EXERCISE GOAL:
Through the last line of the entries, please copy every line exactly, starting with the one that contains "Rendered at 1241 by 1754 pixels.".
>>>>>
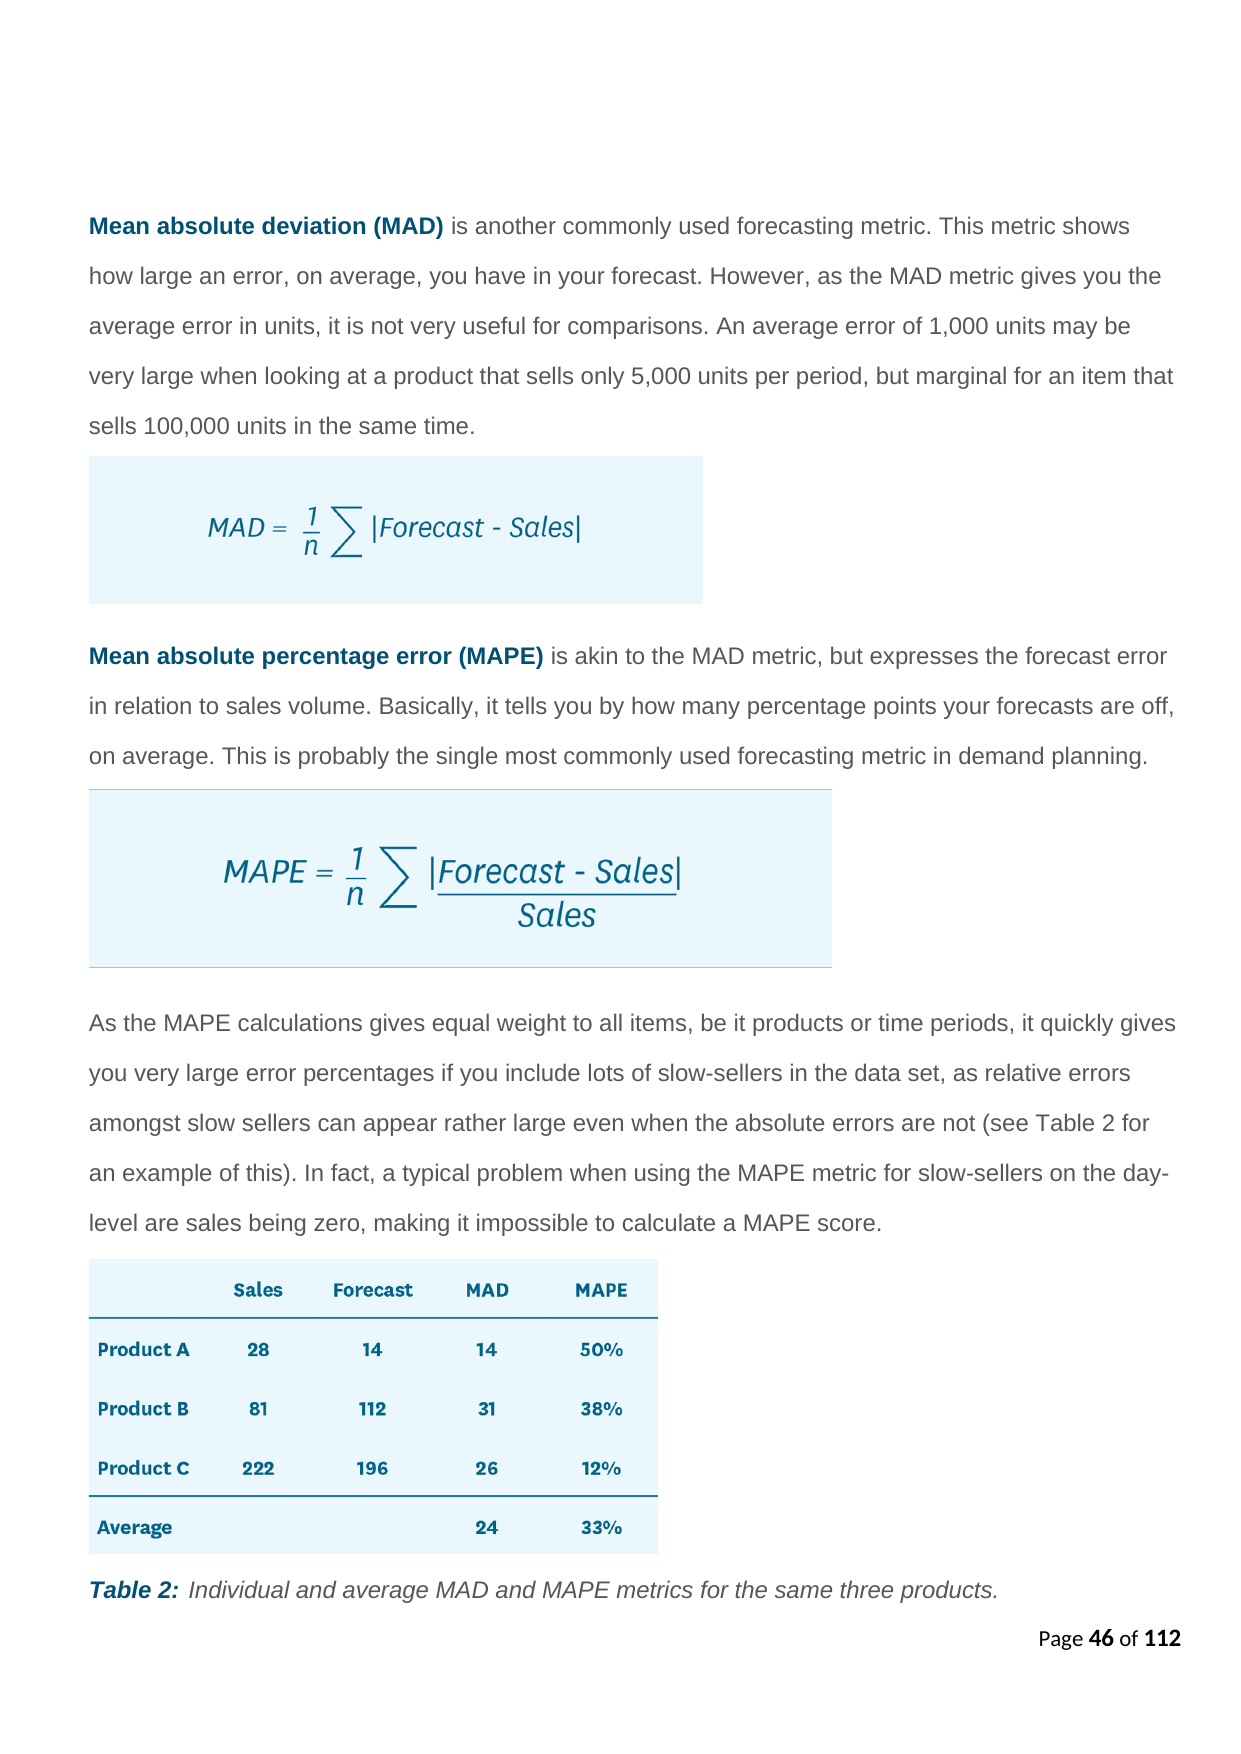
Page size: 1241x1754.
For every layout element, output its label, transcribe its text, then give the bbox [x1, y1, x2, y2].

text Mean absolute percentage error (MAPE) is akin to the MAD metric, but expresses the forecast error in relation to sales volume. Basically, it tells you by how many percentage points your forecasts are off, on average. This is probably the single most commonly used forecasting metric in demand planning. [89, 619, 1181, 769]
picture [88, 1236, 902, 1554]
picture [88, 769, 833, 987]
text Mean absolute deviation (MAD) is another commonly used forecasting metric. This metric shows how large an error, on average, you have in your forecast. However, as the MAD metric gives you the average error in units, it is not very useful for comparisons. An average error of 1,000 units may be very large when looking at a product that sells only 5,000 units per period, but marginal for an item that sells 100,000 units in the same time. [89, 190, 1181, 440]
text As the MAPE calculations gives equal weight to all items, be it products or time periods, it quickly gives you very large error percentages if you include lots of slow-sellers in the data set, as relative errors amongst slow sellers can appear rather large even when the absolute errors are not (see Table 2 for an example of this). In fact, a typical problem when using the MAPE metric for slow-sellers on the day-level are sales being zero, making it impossible to calculate a MAPE score. [89, 986, 1181, 1236]
picture [88, 440, 703, 620]
text Table 2: Individual and average MAD and MAPE metrics for the same three products. [89, 1554, 1181, 1604]
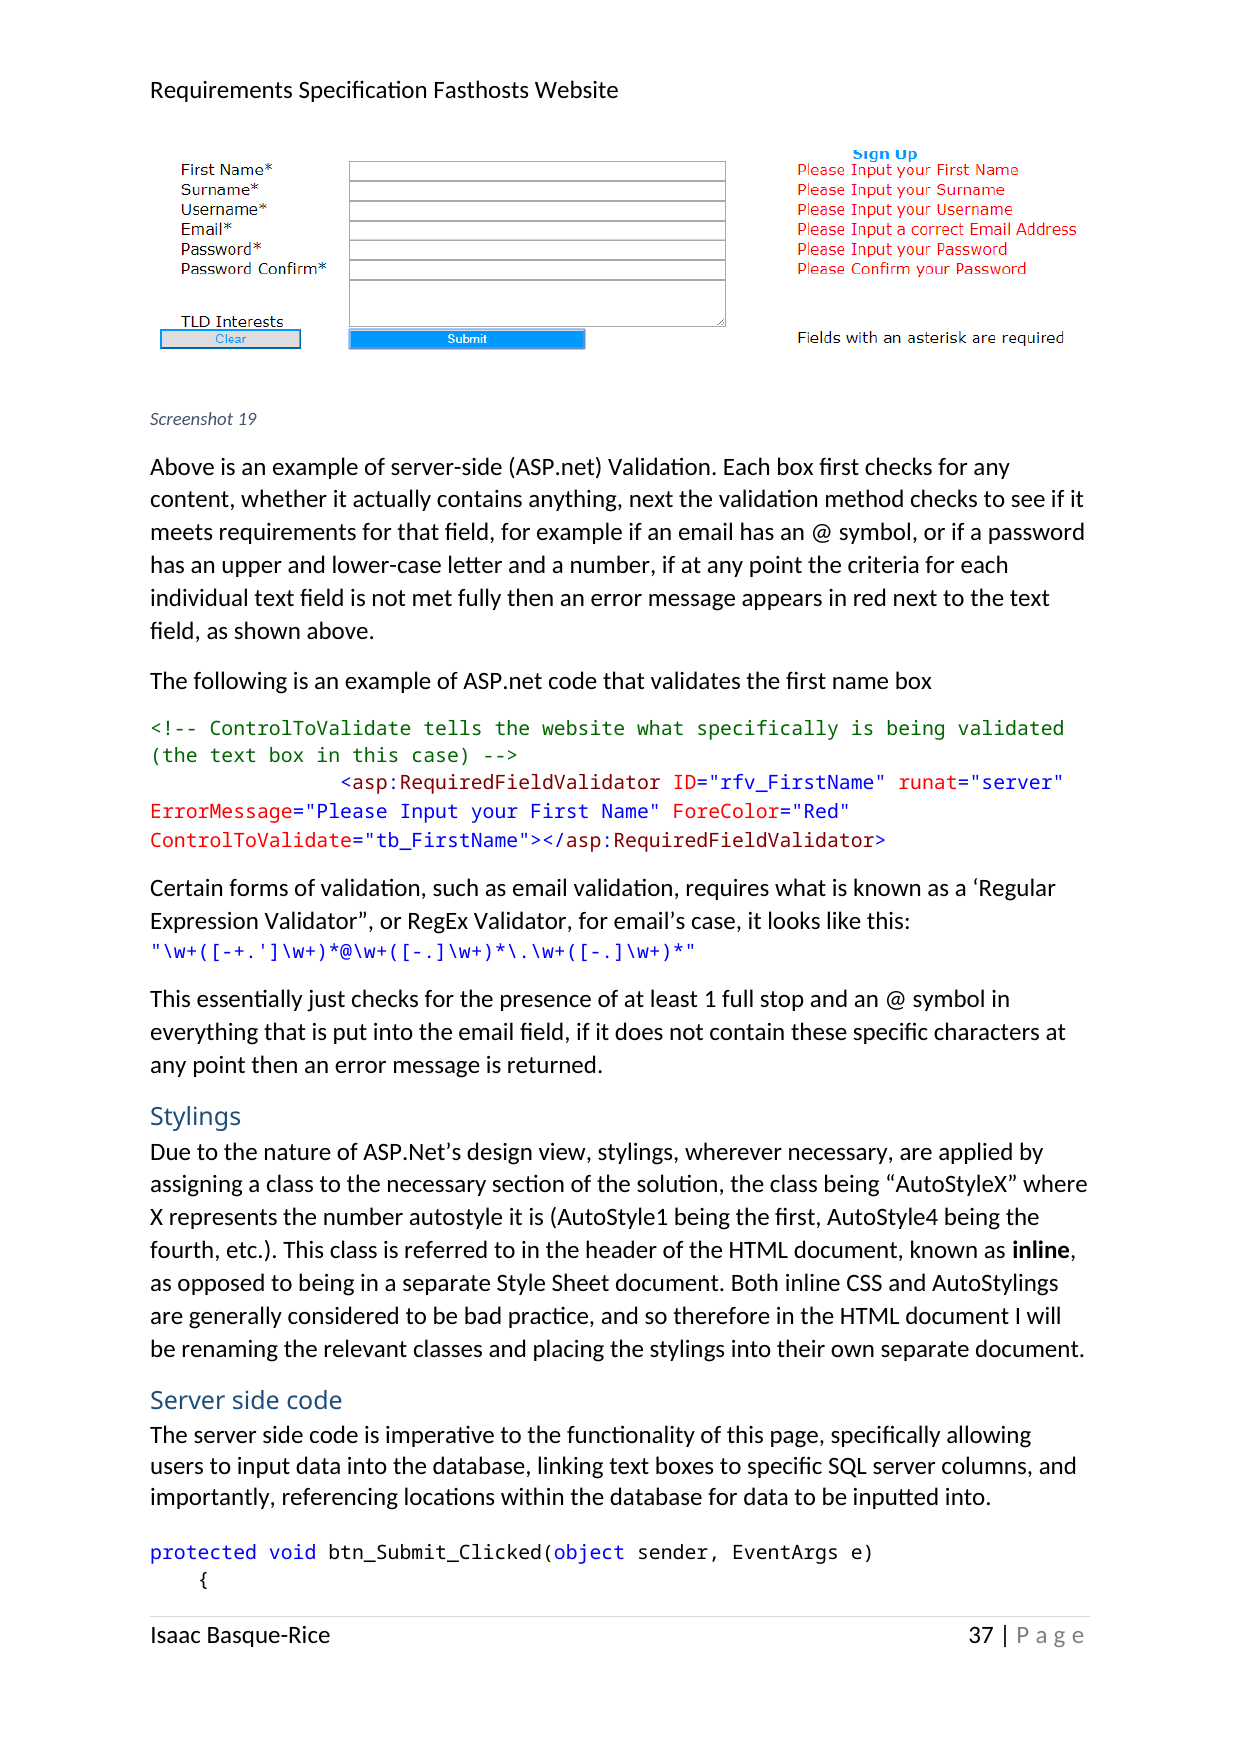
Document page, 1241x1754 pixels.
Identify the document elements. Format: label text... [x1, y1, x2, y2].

text Above is an example of server-side (ASP.net) Validation. Each box first checks for any content, whether it actually contains anything, next the validation method checks to see if it meets requirements for that field, for example if an email has an @ symbol, or if a password has an upper and lower-case letter and a number, if at any point the criteria for each individual text field is not met fully then an error message appears in red next to the text field, as shown above. [150, 451, 1090, 646]
subtitle Stylings [150, 1099, 1090, 1133]
text The server side code is imperative to the functionality of this page, specifically allowing users to input data into the database, linking text boxes to specific SQL server columns, and importantly, referencing locations within the database for data to be inputted into. [150, 1419, 1090, 1511]
text protected void btn_Submit_Clicked(object sender, EventArgs e) [150, 1538, 1090, 1565]
text <!-- ControlToValidate tells the website what specifically is being validated (the text box in this case) --> [150, 714, 1090, 768]
text The following is an example of ASP.net code that validates the first name box [150, 665, 1090, 695]
text Certain forms of validation, such as email validation, requires what is known as a ‘Regular Expression Validator”, or RegEx Validator, for email’s case, it looks like this: "\w+([-+.']\w+)*@\w+([-.]\w+)*\.\w+([-.]\w+)*" [150, 872, 1090, 965]
picture [150, 150, 1102, 388]
text Screenshot 19 [150, 407, 1090, 430]
text This essentially just checks for the presence of at least 1 full stop and an @ symbol in everything that is put into the email field, if it does not contain these specific characters at any point then an error message is returned. [150, 983, 1090, 1080]
text Due to the nature of ASP.Net’s design view, stylings, wherever necessary, are applied by assigning a class to the necessary section of the solution, the class being “AutoStyleX” where X represents the number autostyle it is (AutoStyle1 being the first, AutoStyle4 being the fourth, etc.). This class is referred to in the header of the HTML document, known as inline, as opposed to being in a separate Style Sheet document. Both inline CSS and AutoStylings are generally considered to be bad practice, and so therefore in the HTML document I will be renaming the relevant classes and placing the stylings into their own separate document. [150, 1136, 1090, 1364]
text { [150, 1565, 1090, 1592]
subtitle Server side code [150, 1383, 1090, 1417]
text <asp:RequiredFieldValidator ID="rfv_FirstName" runat="server" ErrorMessage="Please Input your First Name" ForeColor="Red" ControlToValidate="tb_FirstName"></asp:RequiredFieldValidator> [150, 768, 1090, 853]
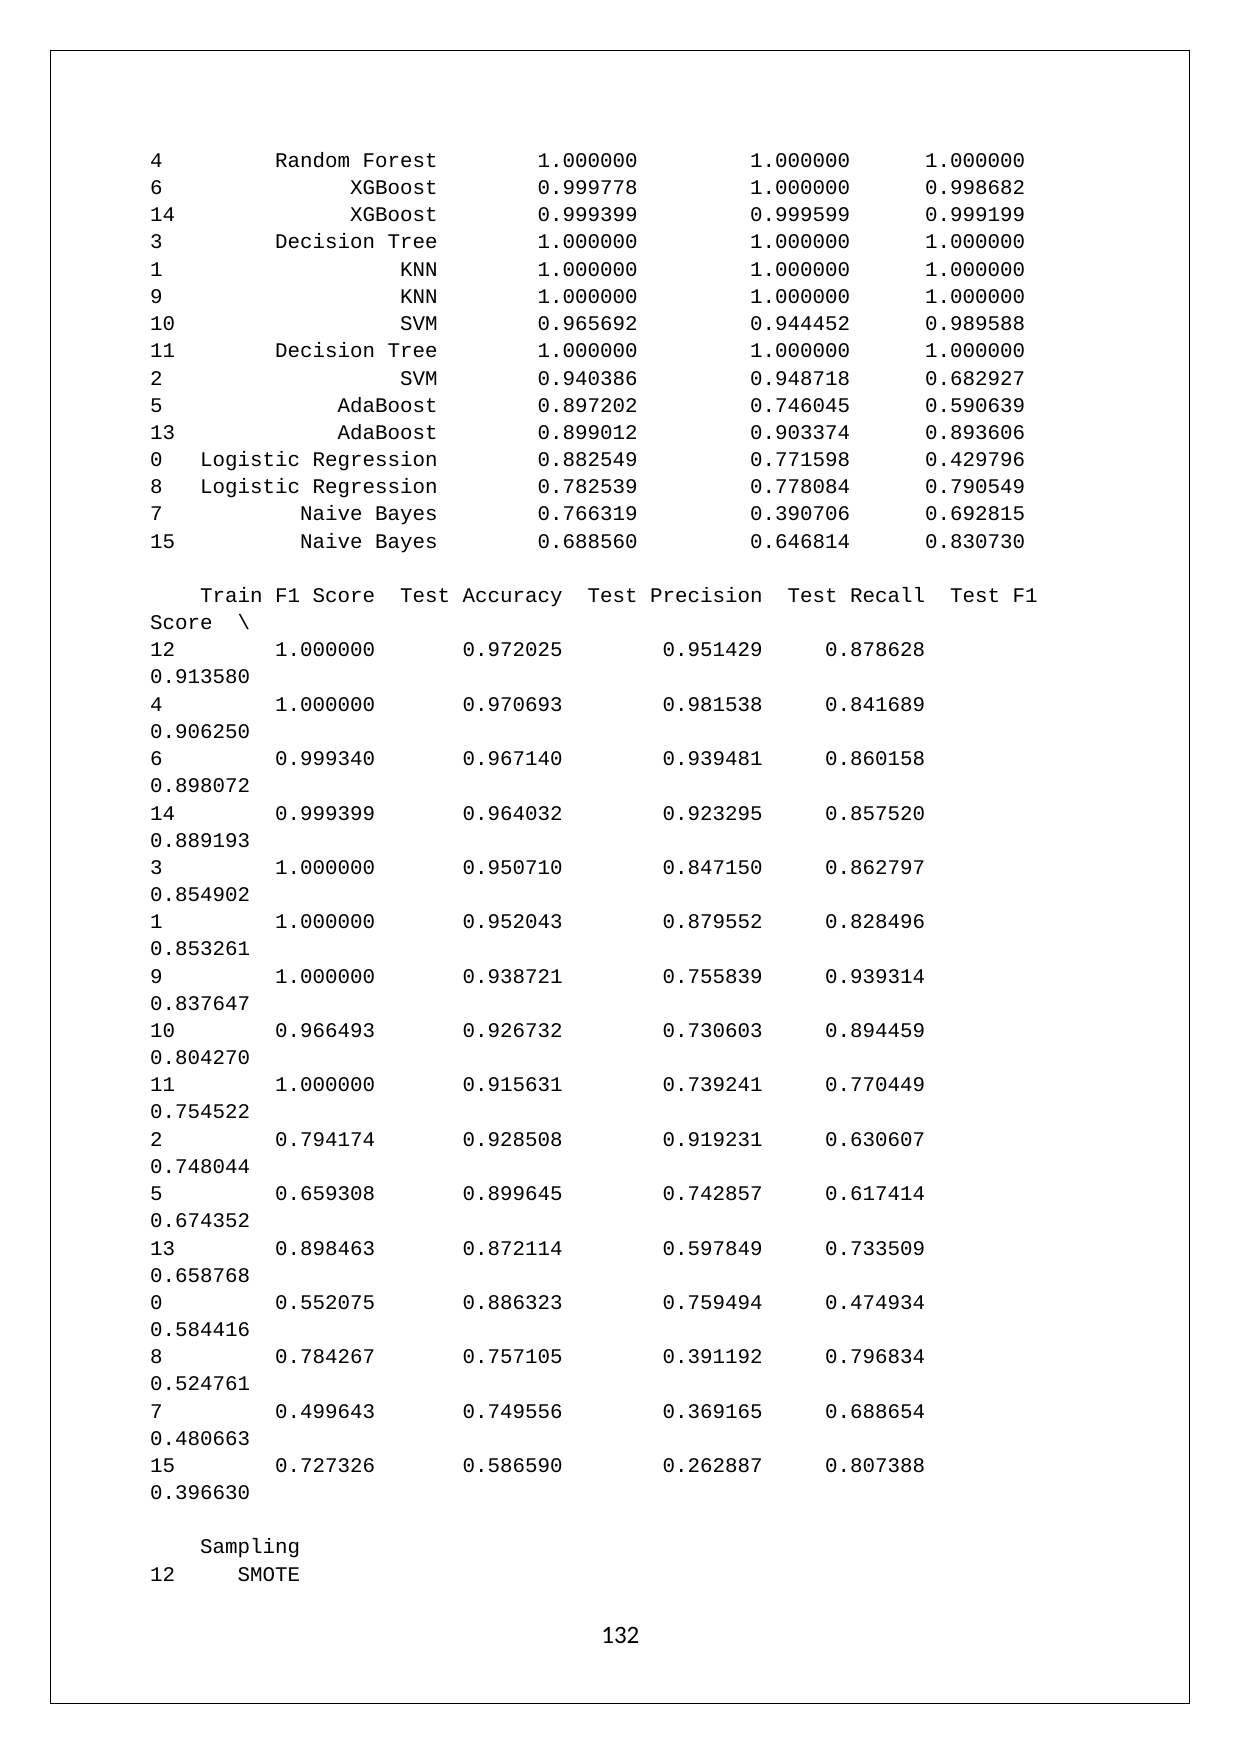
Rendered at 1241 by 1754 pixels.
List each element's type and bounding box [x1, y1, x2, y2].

text [150, 150, 1090, 1587]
<<<<<
RESPONSE:
Rendered at 1241 by 1754 pixels.
List each element's type and bounding box [x1, y1, x2, y2].

text [150, 150, 1090, 1587]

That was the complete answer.